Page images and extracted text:

[Start of Attachment]

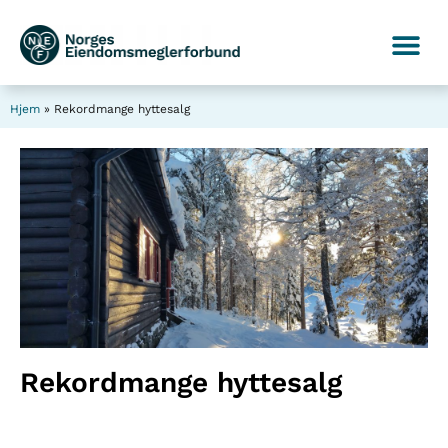
Hjem
»
Rekordmange hyttesalg
Rekordmange hyttesalg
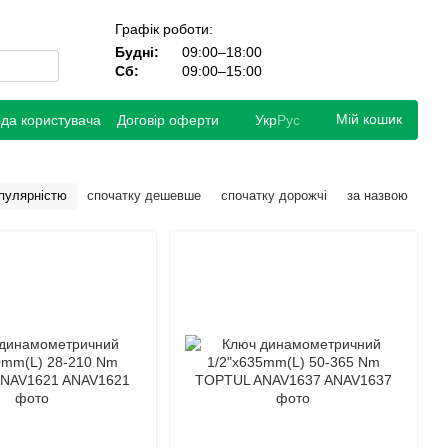
Графік роботи:
Будні:
09:00–18:00
Сб:
09:00–15:00
Мій кошик
ода користувача
Договір оферти
Укр
Рус
опулярністю
спочатку дешевше
спочатку дорожчі
за назвою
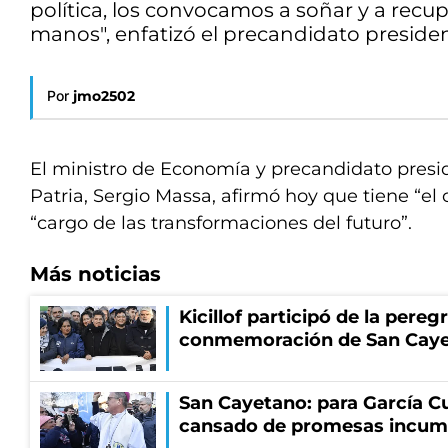
política, los convocamos a soñar y a recup
manos", enfatizó el precandidato presiden
Por
jmo2502
El ministro de Economía y precandidato presid
Patria, Sergio Massa, afirmó hoy que tiene “el 
“cargo de las transformaciones del futuro”.
Más noticias
Kicillof participó de la pereg
conmemoración de San Cay
San Cayetano: para García Cu
cansado de promesas incum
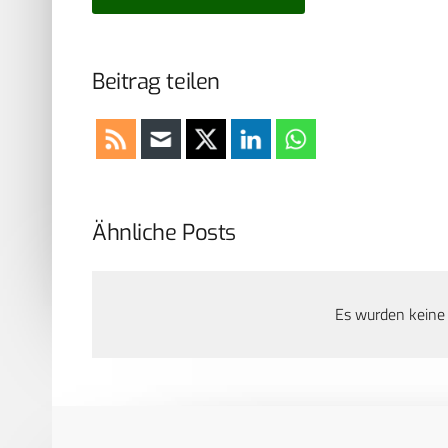
Beitrag teilen
Ähnliche Posts
Es wurden keine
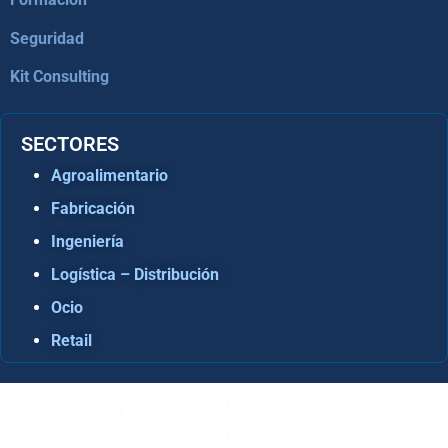
Seguridad
Kit Consulting
SECTORES
Agroalimentario
Fabricación
Ingeniería
Logística – Distribución
Ocio
Retail
Consultora Informática en Sevilla
Especialistas Microsoft Dynamics 365 Business Central /
Navision Sevilla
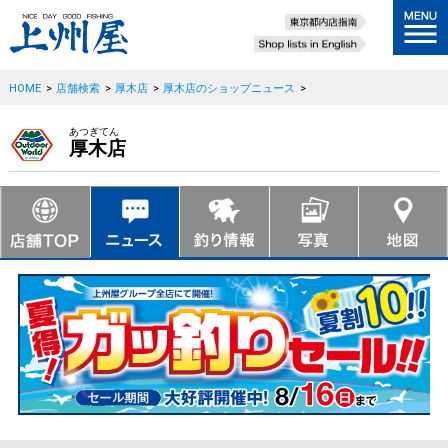
HOME
>
店舗検索
>
厚木店
>
厚木店のショップニュース
>
あつぎてん
厚木店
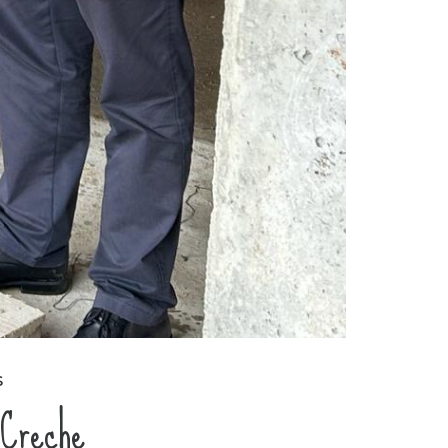
S
 Creche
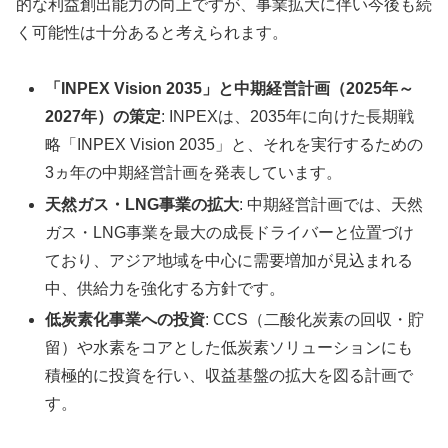
的な利益創出能力の向上ですが、事業拡大に伴い今後も続
く可能性は十分あると考えられます。
「INPEX Vision 2035」と中期経営計画（2025年～
2027年）の策定
: INPEXは、2035年に向けた長期戦
略「INPEX Vision 2035」と、それを実行するための
3ヵ年の中期経営計画を発表しています。
天然ガス・LNG事業の拡大
: 中期経営計画では、天然
ガス・LNG事業を最大の成長ドライバーと位置づけ
ており、アジア地域を中心に需要増加が見込まれる
中、供給力を強化する方針です。
低炭素化事業への投資
: CCS（二酸化炭素の回収・貯
留）や水素をコアとした低炭素ソリューションにも
積極的に投資を行い、収益基盤の拡大を図る計画で
す。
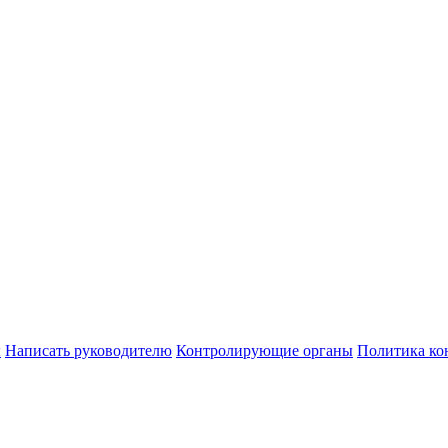
ы
Написать руководителю
Контролирующие органы
Политика ко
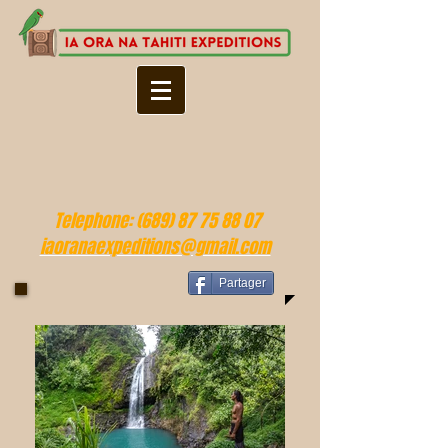
Telephone:
(689) 87 75 88 07
iaoranaexpeditions@gmail.com
Partager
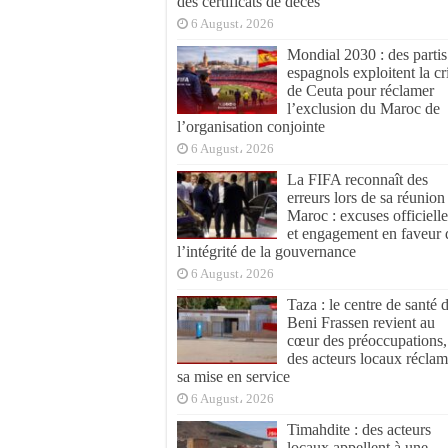
des certificats de décès
6 August، 2026
Mondial 2030 : des partis
espagnols exploitent la cr
de Ceuta pour réclamer
l’exclusion du Maroc de
l’organisation conjointe
6 August، 2026
La FIFA reconnaît des
erreurs lors de sa réunion
Maroc : excuses officielle
et engagement en faveur 
l’intégrité de la gouvernance
6 August، 2026
Taza : le centre de santé 
Beni Frassen revient au
cœur des préoccupations,
des acteurs locaux réclam
sa mise en service
6 August، 2026
Timahdite : des acteurs
locaux appellent à une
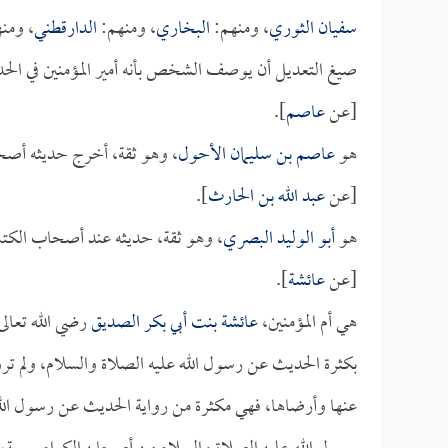
سفيان الثوري
، ومنهم:
البخاري
، ومنهم:
الدارقطني
، ومن
صيغ التعديل أن يوصف الشخص بأنه أمير المؤمنين في ا
[عن
عاصم
].
هو
عاصم بن سليمان الأحول
، وهو ثقة، أخرج حديثه أصح
[عن
عبد الله بن الحارث
].
هو
أبو الوليد البصري
، وهو ثقة، حديثه عند أصحاب الكتب
[عن
عائشة
].
هي أم المؤمنين،
عائشة بنت أبي بكر الصديق
رضي الله تعال
بكثرة الحديث عن رسول الله عليه الصلاة والسلام، ولم ترو
عنها وأرضاها، فهي مكثرة من رواية الحديث عن رسول الله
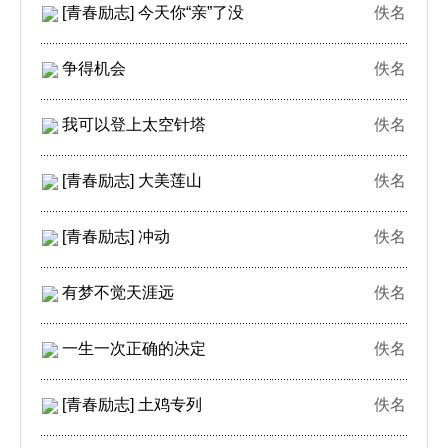
[青春励志] 今天你“亲”了没
佚名
争得机会
佚名
我可以登上太空针塔
佚名
[青春励志] 大美莲山
佚名
[青春励志] 冲动
佚名
有梦不觉天涯远
佚名
一生一次正确的决定
佚名
[青春励志] 土鸡专列
佚名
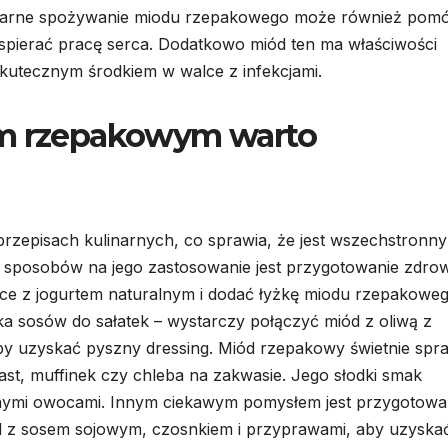
gularne spożywanie miodu rzepakowego może również pom
wspierać pracę serca. Dodatkowo miód ten ma właściwości
skutecznym środkiem w walce z infekcjami.
em rzepakowym warto
zepisach kulinarnych, co sprawia, że jest wszechstronn
h sposobów na jego zastosowanie jest przygotowanie zdro
e z jogurtem naturalnym i dodać łyżkę miodu rzepakoweg
ka sosów do sałatek – wystarczy połączyć miód z oliwą z
by uzyskać pyszny dressing. Miód rzepakowy świetnie spr
ast, muffinek czy chleba na zakwasie. Jego słodki smak
onymi owocami. Innym ciekawym pomysłem jest przygotowa
d z sosem sojowym, czosnkiem i przyprawami, aby uzyska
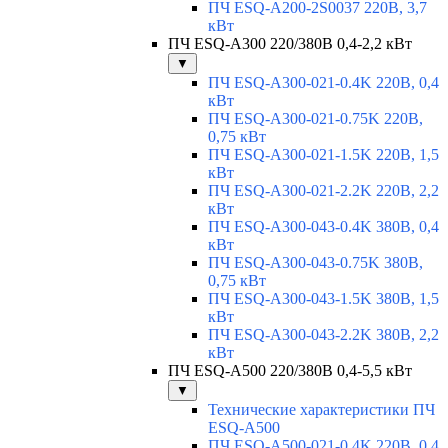
ПЧ ESQ-A200-2S0037 220В, 3,7
кВт
ПЧ ESQ-A300 220/380В 0,4-2,2 кВт
▼
ПЧ ESQ-A300-021-0.4K 220В, 0,4
кВт
ПЧ ESQ-A300-021-0.75K 220В,
0,75 кВт
ПЧ ESQ-A300-021-1.5K 220В, 1,5
кВт
ПЧ ESQ-A300-021-2.2K 220В, 2,2
кВт
ПЧ ESQ-A300-043-0.4K 380В, 0,4
кВт
ПЧ ESQ-A300-043-0.75K 380В,
0,75 кВт
ПЧ ESQ-A300-043-1.5K 380В, 1,5
кВт
ПЧ ESQ-A300-043-2.2K 380В, 2,2
кВт
ПЧ ESQ-A500 220/380В 0,4-5,5 кВт
▼
Технические характеристики ПЧ
ESQ-A500
ПЧ ESQ-A500-021-0,4K 220В, 0,4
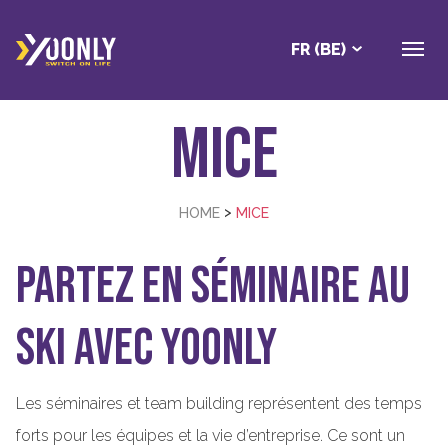
FR (BE)
MICE
>
HOME
MICE
Partez en séminaire au
ski avec Yoonly
Les séminaires et team building représentent des temps
forts pour les équipes et la vie d’entreprise. Ce sont un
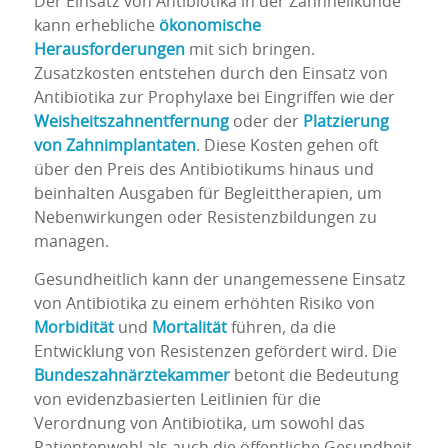
Der Einsatz von Antibiotika in der Zahnheilkunde
kann erhebliche
ökonomische
Herausforderungen
mit sich bringen.
Zusatzkosten entstehen durch den Einsatz von
Antibiotika zur Prophylaxe bei Eingriffen wie der
Weisheitszahnentfernung
oder der
Platzierung
von Zahnimplantaten
. Diese Kosten gehen oft
über den Preis des Antibiotikums hinaus und
beinhalten Ausgaben für Begleittherapien, um
Nebenwirkungen oder Resistenzbildungen zu
managen.
Gesundheitlich kann der unangemessene Einsatz
von Antibiotika zu einem erhöhten Risiko von
Morbidität
und
Mortalität
führen, da die
Entwicklung von Resistenzen gefördert wird. Die
Bundeszahnärztekammer
betont die Bedeutung
von evidenzbasierten Leitlinien für die
Verordnung von Antibiotika, um sowohl das
Patientenwohl als auch die öffentliche Gesundheit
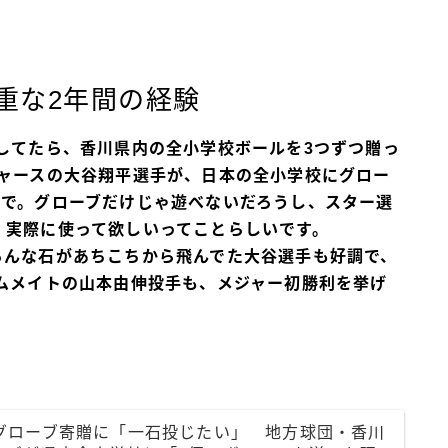
重な2年間の経験
してたら、香川県内の全小学校ボールを3つずつ贈っ
ジャースの大谷翔平選手が、日本の全小学校にグロー
動で。グローブだけじゃ遊べないだろうし、スター選
、実際に使って欲しいってことらしいです。
ろんな石があちこちから飛んでた
大谷選手も好調で、
ムメイトの山本由伸投手も、メジャー初勝利を挙げ
グローブ寄贈に「一石投じたい」 地方球団・香川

[End of Attachment]

_What you have to do_
Scan the records for lines that hold "الله", and reproduce each one you find.

_Task result_
عبد الله بن الحارث
رضي الله تعال
بكثرة الحديث عن رسول الله عليه الصلاة والسلام، ولم ترو
عنها وأرضاها، فهي مكثرة من رواية الحديث عن رسول الله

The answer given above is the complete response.